John Baez (Jul 12 2021 at 00:35):

This section says complete boolean algebras are algebras of some algebraic theory, but that there is no corresponding monad: there is no free complete boolean algebra on an infinite set.

John Baez (Jul 12 2021 at 00:36):

That's about complete boolean algebras... but my question is about complete atomic boolean algebras.

John Baez (Jul 12 2021 at 00:37):

How does atomicity change things?

Fawzi Hreiki (Jul 12 2021 at 00:39):

This probably won’t answer your question but there is a syntactic presentation of this ‘double power set theory’ in Ernest Manes’ book ‘Algebraic Theories’ (which is actually a book about monads)

Fawzi Hreiki (Jul 12 2021 at 00:40):

And a more detailed analysis of this monad and it’s algebras.

Zhen Lin Low (Jul 12 2021 at 00:46):

Martin Brandenburg remarks here (Example 6.8) that atomicity = complete distributivity, which is an algebraic condition.
https://arxiv.org/pdf/2106.11115.pdf

Zhen Lin Low (Jul 12 2021 at 00:49):

I think the paper also answers your implicit question about axiomatisability of monads without rank.

John Baez (Jul 12 2021 at 02:07):

Thanks, Zhen!

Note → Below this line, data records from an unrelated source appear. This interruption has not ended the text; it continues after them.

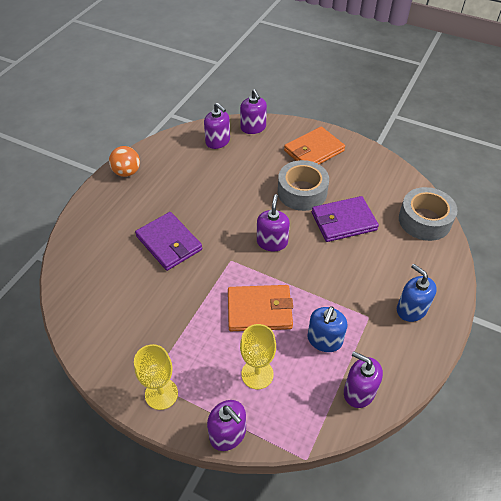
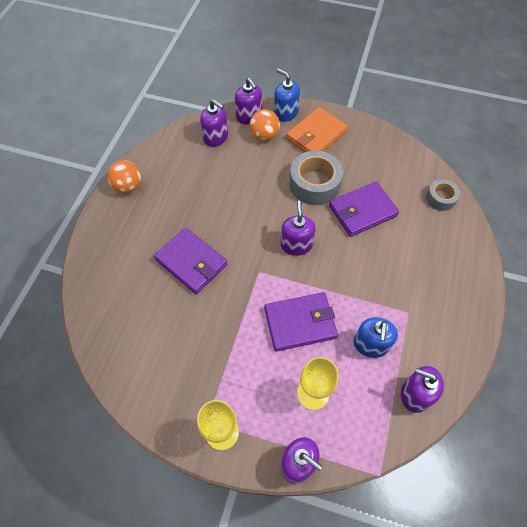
camera: 10 degrees left, 10 degrees up
orange wallet [228,285,293,331] -> purple wallet [264,292,338,351]
blue soap dispenser [397,264,437,322] -> blue soap dispenser moved to [274,68,300,122]
grey tape [399,187,458,241] -> grey tape [426,179,460,211], size x0.57
none -> orange ball [250,109,280,141]

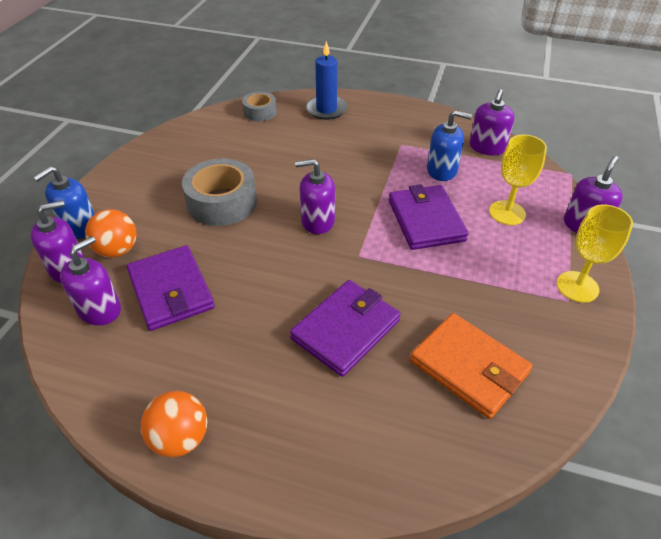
camera: 90 degrees left, 15 degrees down
orange wallet [286,107,348,152] -> orange wallet moved to [410,313,533,419]
purple wallet [329,182,399,237] -> purple wallet moved to [127,245,215,331]
none -> blue candle [306,41,347,120]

If atomiticity is equivalent to complete distributivity, that answers my question. I hadn't suspected that.

And thanks, Fawzi: I'd really like to see a syntactic presentation of this theory. I haven't looked at Manes' book.

John Baez (Jul 12 2021 at 02:37):

Brandenburg writes:

Now Definition 5.16 allows us to define CABAs internal to any complete category C. This might be surprising, since a priori atomic is not an algebraic condition, but actually it is equivalent to completely distributive by [31, Proposition VII.1.16], and this is an algebraic condition.

Here [31] is

P. T. Johnstone, Stone Spaces, Cambridge Studies in Advanced Mathematics Vol. 3, Cambridge University Press, 1982.

so that's where I need to look!

John Baez (Jul 12 2021 at 02:39):

Brandenburg also writes:

Manes explains in [47, Example 3.46] directly why $\tilde{P}(P(X))$ is the free CABA on a set X.

John Baez (Jul 12 2021 at 02:44):

Here his $\tilde{P}(P(X))$ is my $P(Q(X))$ , and [47] is

E. Manes, Monads of sets, Handbook of algebra. Vol. 3. North-Holland, 2003, 67-153

Mike Shulman (Jul 12 2021 at 03:36):

I don't think I've ever worked out explicitly how this happens. But it should also be possible to just $\beta$ -reduce the proof of monadicity of $P$ and then apply the known equivalence between powersets and CABAs.